Here is a type I declared:
(I declared t_sphere
, t_cylinder
and t_triangle
too)
typedef struct s_intersection{
double t1;
double t2;
int id;
union {
t_sphere sph;
t_cylinder cyl;
t_triangle tri;
} u;
} t_intersection;
When I use that intersection structure in some code, is there a handy way to refer to the member inside my union ?
e.g. Let's say I want to write a function that acts differently according to the type of geometric_figure it contains. Will I have to do it like this ?
if (geometric_figure_id == SPHERE_ID)
// I know I will have to refer to p->u with p->u.sph...
else if(geometric_figure_id == CYLINDER_ID)
// I know I will have to refer to p->u with p->u.cyl...
else if (geometric_figure_id == TRIANGLE_ID)

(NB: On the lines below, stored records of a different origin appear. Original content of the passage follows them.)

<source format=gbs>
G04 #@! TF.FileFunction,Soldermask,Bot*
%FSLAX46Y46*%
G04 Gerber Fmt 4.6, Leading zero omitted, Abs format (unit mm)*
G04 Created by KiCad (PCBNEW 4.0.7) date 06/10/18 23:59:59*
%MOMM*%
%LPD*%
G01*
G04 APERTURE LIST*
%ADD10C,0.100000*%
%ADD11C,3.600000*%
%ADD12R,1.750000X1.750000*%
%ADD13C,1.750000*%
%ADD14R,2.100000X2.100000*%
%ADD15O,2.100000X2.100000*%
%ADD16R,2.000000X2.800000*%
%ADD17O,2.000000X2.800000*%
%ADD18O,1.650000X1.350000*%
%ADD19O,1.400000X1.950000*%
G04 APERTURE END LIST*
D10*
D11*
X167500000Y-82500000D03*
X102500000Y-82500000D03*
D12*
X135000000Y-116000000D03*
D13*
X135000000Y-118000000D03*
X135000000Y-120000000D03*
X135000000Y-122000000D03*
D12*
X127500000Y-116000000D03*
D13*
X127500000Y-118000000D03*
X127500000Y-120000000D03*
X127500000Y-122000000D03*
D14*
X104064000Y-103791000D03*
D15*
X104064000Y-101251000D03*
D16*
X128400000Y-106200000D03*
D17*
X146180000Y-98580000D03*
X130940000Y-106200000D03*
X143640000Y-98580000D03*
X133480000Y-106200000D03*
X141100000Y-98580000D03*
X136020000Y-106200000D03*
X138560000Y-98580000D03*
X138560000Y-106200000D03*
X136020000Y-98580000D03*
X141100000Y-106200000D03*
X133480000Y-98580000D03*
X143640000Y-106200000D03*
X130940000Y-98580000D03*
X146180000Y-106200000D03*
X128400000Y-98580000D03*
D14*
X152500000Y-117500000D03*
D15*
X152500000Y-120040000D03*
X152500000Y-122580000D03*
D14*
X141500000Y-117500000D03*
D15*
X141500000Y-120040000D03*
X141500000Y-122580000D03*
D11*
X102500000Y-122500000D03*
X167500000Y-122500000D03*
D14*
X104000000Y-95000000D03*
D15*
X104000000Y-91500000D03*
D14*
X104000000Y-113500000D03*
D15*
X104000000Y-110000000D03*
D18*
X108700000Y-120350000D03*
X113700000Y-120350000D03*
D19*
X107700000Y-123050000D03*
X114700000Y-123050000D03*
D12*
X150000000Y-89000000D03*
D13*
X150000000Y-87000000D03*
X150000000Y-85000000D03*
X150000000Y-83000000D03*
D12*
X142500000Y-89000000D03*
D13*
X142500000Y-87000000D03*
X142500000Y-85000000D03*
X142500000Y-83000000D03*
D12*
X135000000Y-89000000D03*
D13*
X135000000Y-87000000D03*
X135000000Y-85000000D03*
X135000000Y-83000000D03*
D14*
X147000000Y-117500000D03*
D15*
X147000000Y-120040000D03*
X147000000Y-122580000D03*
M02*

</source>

// I know I will have to refer to p->u with p->u.tri...
What if I had 10 different geometric_figures types inside my union ?
This feels very heavy.
Do you have a more elegant solution ?
Let's say I want to write a function that acts differently according to the type of geometric_figure it contains. Will I have to do it like this ?
It sounds like an awareness of other languages' support for runtime polymorphic function dispatch may be part of the context for your question. If so, then it's important to recognize that what you're dispatching on here is not the type of any object, as you typically would in (say) C++ or Java, but rather the value of an integer.

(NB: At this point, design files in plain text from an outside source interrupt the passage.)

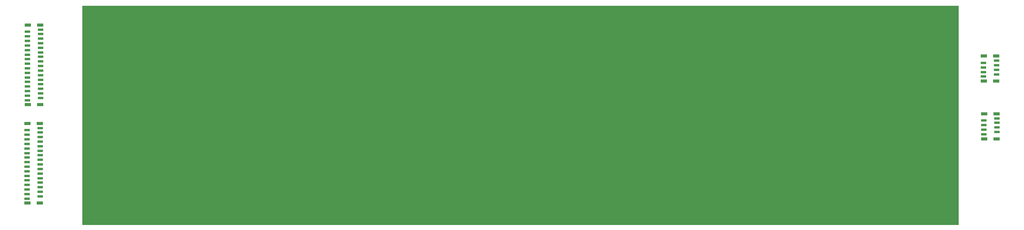
<source format=gbs>
G04 #@! TF.GenerationSoftware,KiCad,Pcbnew,6.0.8+dfsg-1~bpo11+1*
G04 #@! TF.CreationDate,2023-05-30T17:00:38-04:00*
G04 #@! TF.ProjectId,10_padded_high_res_loose,31305f70-6164-4646-9564-5f686967685f,rev?*
G04 #@! TF.SameCoordinates,Original*
G04 #@! TF.FileFunction,Soldermask,Bot*
G04 #@! TF.FilePolarity,Negative*
%FSLAX46Y46*%
G04 Gerber Fmt 4.6, Leading zero omitted, Abs format (unit mm)*
G04 Created by KiCad (PCBNEW 6.0.8+dfsg-1~bpo11+1) date 2023-05-30 17:00:38*
%MOMM*%
%LPD*%
G01*
G04 APERTURE LIST*
%ADD10C,0.050000*%
%ADD11R,1.200000X0.600000*%
%ADD12R,1.400000X0.800000*%
G04 APERTURE END LIST*
D10*
X62610000Y-56820000D02*
X254610000Y-56820000D01*
X254610000Y-56820000D02*
X254610000Y-104820000D01*
X254610000Y-104820000D02*
X62610000Y-104820000D01*
X62610000Y-104820000D02*
X62610000Y-56820000D01*
G36*
X62610000Y-56820000D02*
G01*
X254610000Y-56820000D01*
X254610000Y-104820000D01*
X62610000Y-104820000D01*
X62610000Y-56820000D01*
G37*
D11*
X263090000Y-81540000D03*
X260190000Y-82040000D03*
X263090000Y-82540000D03*
X260190000Y-83040000D03*
X263090000Y-83540000D03*
X260190000Y-84040000D03*
X263090000Y-84540000D03*
X260190000Y-85040000D03*
D12*
X262990000Y-80540000D03*
X260290000Y-80540000D03*
X262990000Y-86040000D03*
X260290000Y-86040000D03*
D11*
X53490000Y-62070000D03*
X50590000Y-62570000D03*
X53490000Y-63070000D03*
X50590000Y-63570000D03*
X53490000Y-64070000D03*
X50590000Y-64570000D03*
X53490000Y-65070000D03*
X50590000Y-65570000D03*
X53490000Y-66070000D03*
X50590000Y-66570000D03*
X53490000Y-67070000D03*
X50590000Y-67570000D03*
X53490000Y-68070000D03*
X50590000Y-68570000D03*
X53490000Y-69070000D03*
X50590000Y-69570000D03*
X53490000Y-70070000D03*
X50590000Y-70570000D03*
X53490000Y-71070000D03*
X50590000Y-71570000D03*
X53490000Y-72070000D03*
X50590000Y-72570000D03*
X53490000Y-73070000D03*
X50590000Y-73570000D03*
X53490000Y-74070000D03*
X50590000Y-74570000D03*
X53490000Y-75070000D03*
X50590000Y-75570000D03*
X53490000Y-76070000D03*
X50590000Y-76570000D03*
X53490000Y-77070000D03*
X50590000Y-77570000D03*
D12*
X53390000Y-61070000D03*
X50690000Y-61070000D03*
X53390000Y-78570000D03*
X50690000Y-78570000D03*
D11*
X50560000Y-99160000D03*
X53460000Y-98660000D03*
X50560000Y-98160000D03*
X53460000Y-97660000D03*
X50560000Y-97160000D03*
X53460000Y-96660000D03*
X50560000Y-96160000D03*
X53460000Y-95660000D03*
X50560000Y-95160000D03*
X53460000Y-94660000D03*
X50560000Y-94160000D03*
X53460000Y-93660000D03*
X50560000Y-93160000D03*
X53460000Y-92660000D03*
X50560000Y-92160000D03*
X53460000Y-91660000D03*
X50560000Y-91160000D03*
X53460000Y-90660000D03*
X50560000Y-90160000D03*
X53460000Y-89660000D03*
X50560000Y-89160000D03*
X53460000Y-88660000D03*
X50560000Y-88160000D03*
X53460000Y-87660000D03*
X50560000Y-87160000D03*
X53460000Y-86660000D03*
X50560000Y-86160000D03*
X53460000Y-85660000D03*
X50560000Y-85160000D03*
X53460000Y-84660000D03*
X50560000Y-84160000D03*
X53460000Y-83660000D03*
D12*
X50660000Y-100160000D03*
X53360000Y-100160000D03*
X50660000Y-82660000D03*
X53360000Y-82660000D03*
D11*
X262990000Y-68890000D03*
X260090000Y-69390000D03*
X262990000Y-69890000D03*
X260090000Y-70390000D03*
X262990000Y-70890000D03*
X260090000Y-71390000D03*
X262990000Y-71890000D03*
X260090000Y-72390000D03*
D12*
X262890000Y-67890000D03*
X260190000Y-67890000D03*
X262890000Y-73390000D03*
X260190000Y-73390000D03*
M02*

</source>
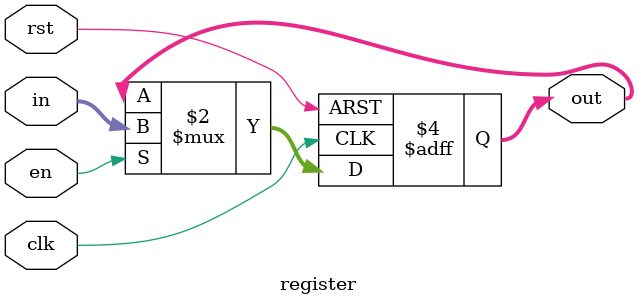
<source format=sv>
module register
#(parameter int WIDTH = 32)
(
    input logic clk, 
    input logic rst, 
    input logic en, 
    input logic[WIDTH-1:0] in, 
    output logic[WIDTH-1:0] out
);
    // use always_ff block for sequential statements
    always_ff @(posedge clk or posedge rst) begin 
        if(rst) out <= '0; // 0s sized to the LHS container 
        else if(en) out <= in; 
    end 

endmodule // async rst register
</source>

If you want to follow different control paths for different runtime values of an integer, then there is no alternative to writing a flow-control statement -- generally an if
/ else if
/ else
or a switch
-- that directs control appropriately.*
Now, if you were dispatching on type then C does offer type-generic expressions. For the most part, these make sense to use only inside a macro:
#define VOLUME(x) _Generic((x), \
t_sphere: 4 * PI * (x).r * (x).r * (x).r / 3, \
t_cylinder: PI * (x).r * (x).r * (x).h, \
t_cube: (x).edge * (x).edge * (x).edge \
)
In contexts other than a macro, you know the type involved already, so a type-generic expression gains you nothing worth having.

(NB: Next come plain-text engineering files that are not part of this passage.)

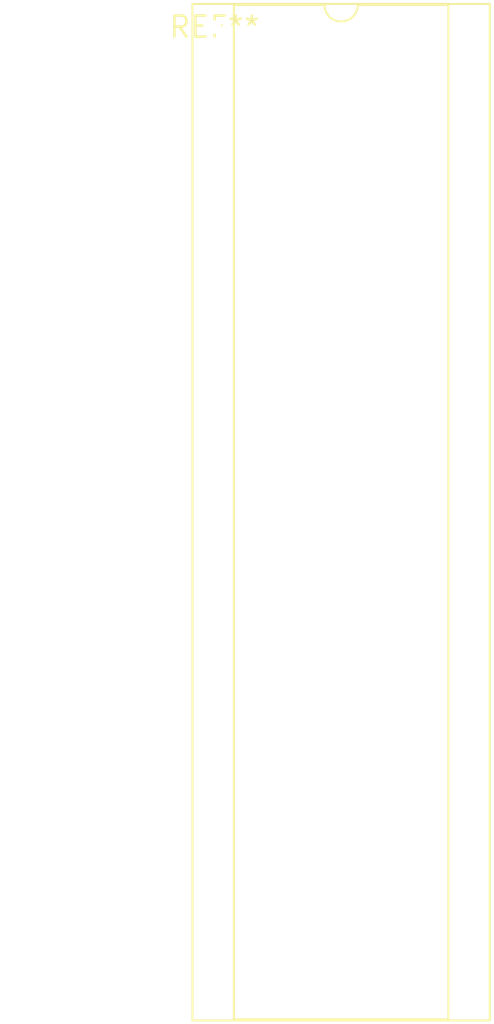
<source format=kicad_pcb>
(kicad_pcb (version 20240108) (generator pcbnew)

  (general
    (thickness 1.6)
  )

  (paper "A4")
  (layers
    (0 "F.Cu" signal)
    (31 "B.Cu" signal)
    (32 "B.Adhes" user "B.Adhesive")
    (33 "F.Adhes" user "F.Adhesive")
    (34 "B.Paste" user)
    (35 "F.Paste" user)
    (36 "B.SilkS" user "B.Silkscreen")
    (37 "F.SilkS" user "F.Silkscreen")
    (38 "B.Mask" user)
    (39 "F.Mask" user)
    (40 "Dwgs.User" user "User.Drawings")
    (41 "Cmts.User" user "User.Comments")
    (42 "Eco1.User" user "User.Eco1")
    (43 "Eco2.User" user "User.Eco2")
    (44 "Edge.Cuts" user)
    (45 "Margin" user)
    (46 "B.CrtYd" user "B.Courtyard")
    (47 "F.CrtYd" user "F.Courtyard")
    (48 "B.Fab" user)
    (49 "F.Fab" user)
    (50 "User.1" user)
    (51 "User.2" user)
    (52 "User.3" user)
    (53 "User.4" user)
    (54 "User.5" user)
    (55 "User.6" user)
    (56 "User.7" user)
    (57 "User.8" user)
    (58 "User.9" user)
  )

  (setup
    (pad_to_mask_clearance 0)
    (pcbplotparams
      (layerselection 0x00010fc_ffffffff)
      (plot_on_all_layers_selection 0x0000000_00000000)
      (disableapertmacros false)
      (usegerberextensions false)
      (usegerberattributes false)
      (usegerberadvancedattributes false)
      (creategerberjobfile false)
      (dashed_line_dash_ratio 12.000000)
      (dashed_line_gap_ratio 3.000000)
      (svgprecision 4)
      (plotframeref false)
      (viasonmask false)
      (mode 1)
      (useauxorigin false)
      (hpglpennumber 1)
      (hpglpenspeed 20)
      (hpglpendiameter 15.000000)
      (dxfpolygonmode false)
      (dxfimperialunits false)
      (dxfusepcbnewfont false)
      (psnegative false)
      (psa4output false)
      (plotreference false)
      (plotvalue false)
      (plotinvisibletext false)
      (sketchpadsonfab false)
      (subtractmaskfromsilk false)
      (outputformat 1)
      (mirror false)
      (drillshape 1)
      (scaleselection 1)
      (outputdirectory "")
    )
  )

  (net 0 "")

  (footprint "DIP-48_W15.24mm_Socket" (layer "F.Cu") (at 0 0))

)

</source>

Depending on how much macro magic you want to apply, there are ways avoid writing out long if
/ else if
/ else
statements or long switch
statements by hand. Type-generic macros would likely play a role in something like that. But such a course of action is difficult to implement well. You're more likely to end up with a confusing maintenance nightmare of complex macro stacks than with something that would compare favorably to manually-written switch
statements.
*Or maybe a complex expression with nested use of the ternary operator could be taken as fullfilling that need, but using such an expression is not realistic if it needs to be written and maintained by hand.